Exercise requirements> Once the pictures are set aside, copy the data below exactly as it stands.

Provided material>
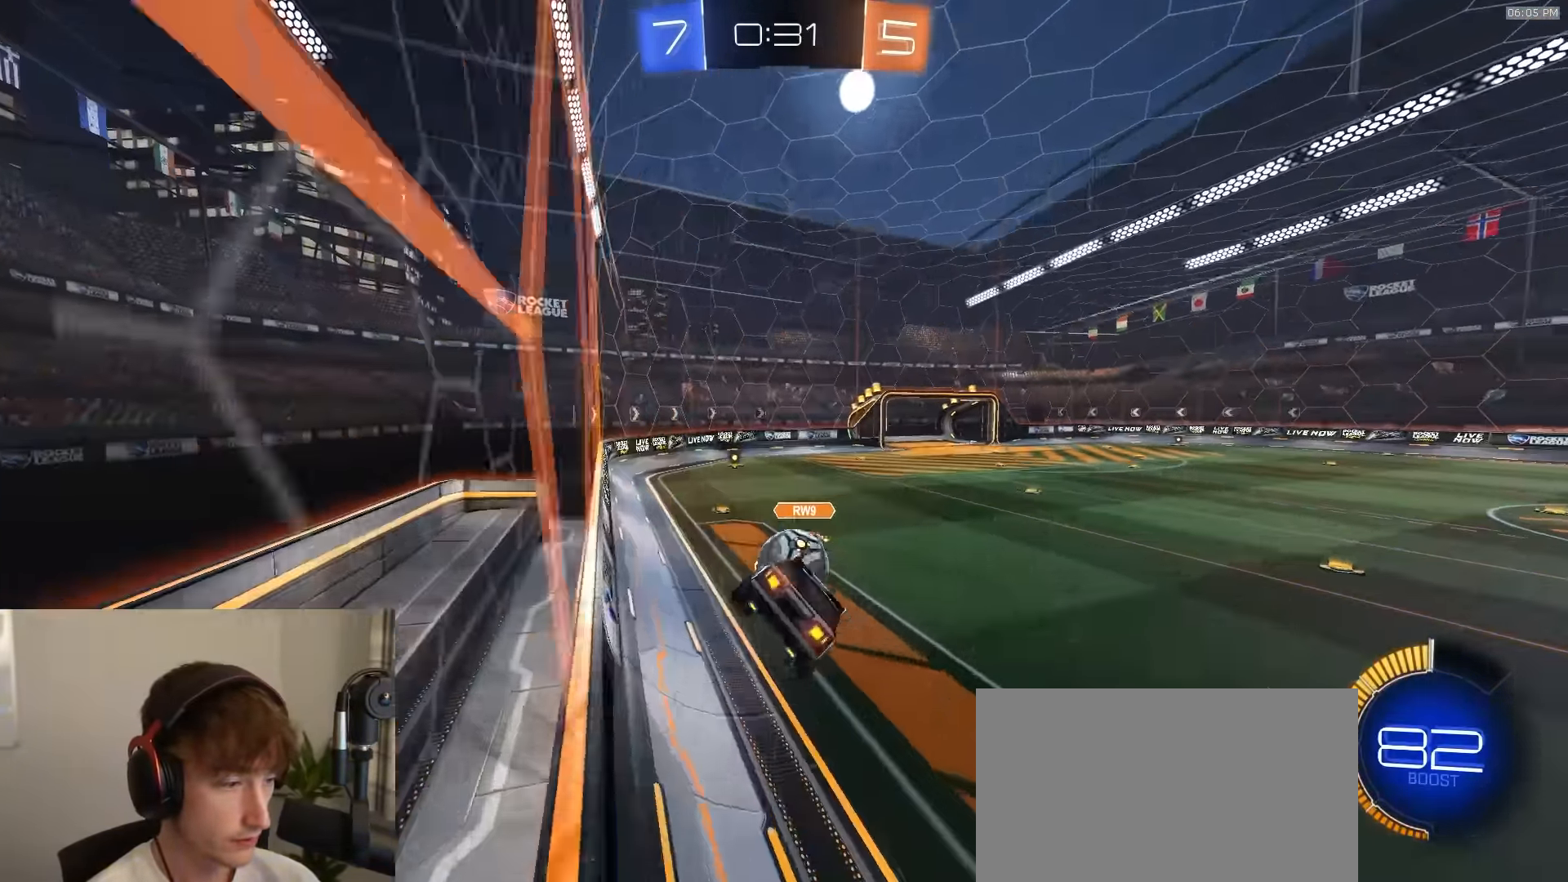
{"dt_ms": 500, "buttons": ["R1", "R2", "L3"], "left_stick": "down", "right_stick": "center", "events": [[33, "R1", "down"], [83, "SQUARE", "up"], [83, "left_stick", "up-left"], [333, "CROSS", "down"], [333, "left_stick", "up-right"], [350, "L3", "down"], [433, "CROSS", "up"], [433, "left_stick", "down"]]}
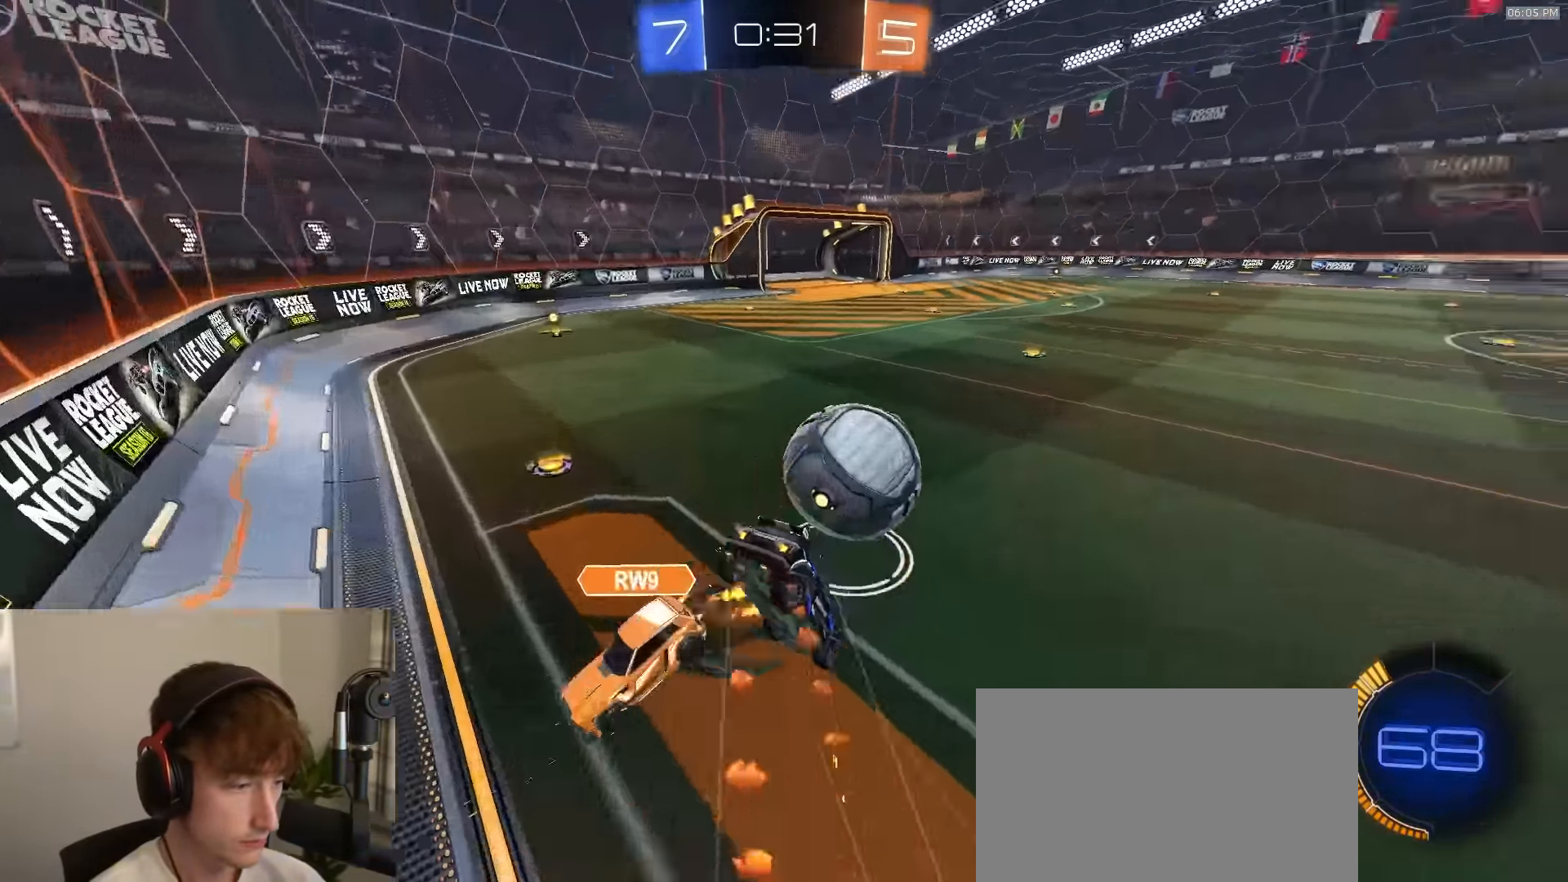
{"dt_ms": 500, "buttons": ["CIRCLE", "R1", "R2"], "left_stick": "down", "right_stick": "center", "events": [[200, "L3", "up"], [233, "R1", "up"], [250, "left_stick", "center"], [266, "CIRCLE", "down"], [366, "left_stick", "down"], [400, "R1", "down"]]}
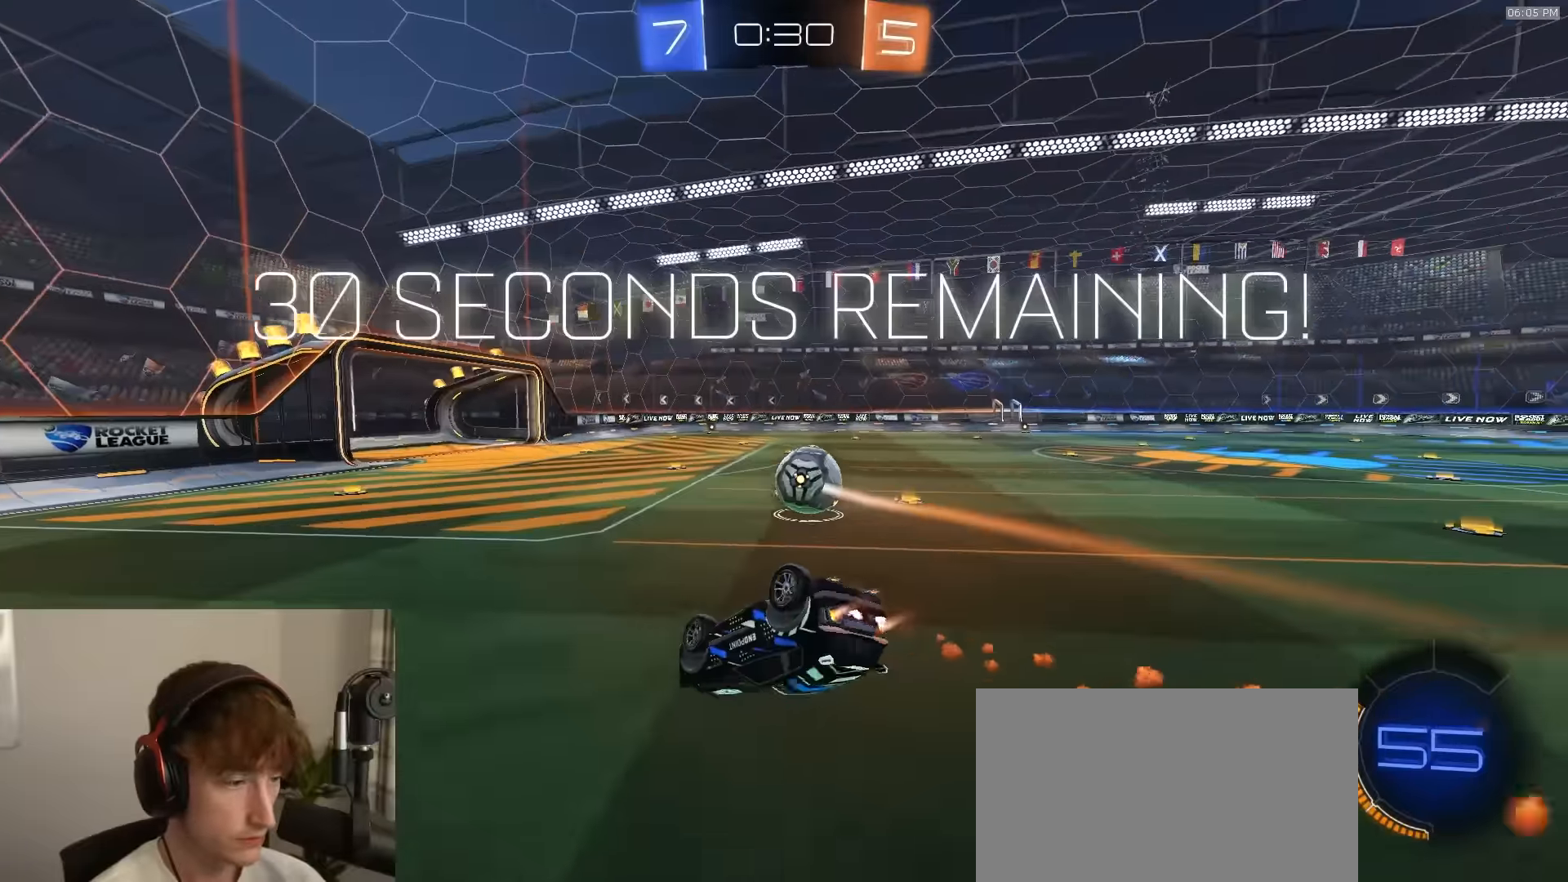
{"dt_ms": 500, "buttons": ["R1", "R2"], "left_stick": "down-right", "right_stick": "center", "events": [[383, "left_stick", "down-right"], [400, "CIRCLE", "up"]]}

Response area>
{"dt_ms": 500, "buttons": ["R1", "R2", "L3"], "left_stick": "down", "right_stick": "center", "events": [[33, "R1", "down"], [83, "SQUARE", "up"], [83, "left_stick", "up-left"], [333, "CROSS", "down"], [333, "left_stick", "up-right"], [350, "L3", "down"], [433, "CROSS", "up"], [433, "left_stick", "down"]]}
{"dt_ms": 500, "buttons": ["CIRCLE", "R1", "R2"], "left_stick": "down", "right_stick": "center", "events": [[200, "L3", "up"], [233, "R1", "up"], [250, "left_stick", "center"], [266, "CIRCLE", "down"], [366, "left_stick", "down"], [400, "R1", "down"]]}
{"dt_ms": 500, "buttons": ["R1", "R2"], "left_stick": "down-right", "right_stick": "center", "events": [[383, "left_stick", "down-right"], [400, "CIRCLE", "up"]]}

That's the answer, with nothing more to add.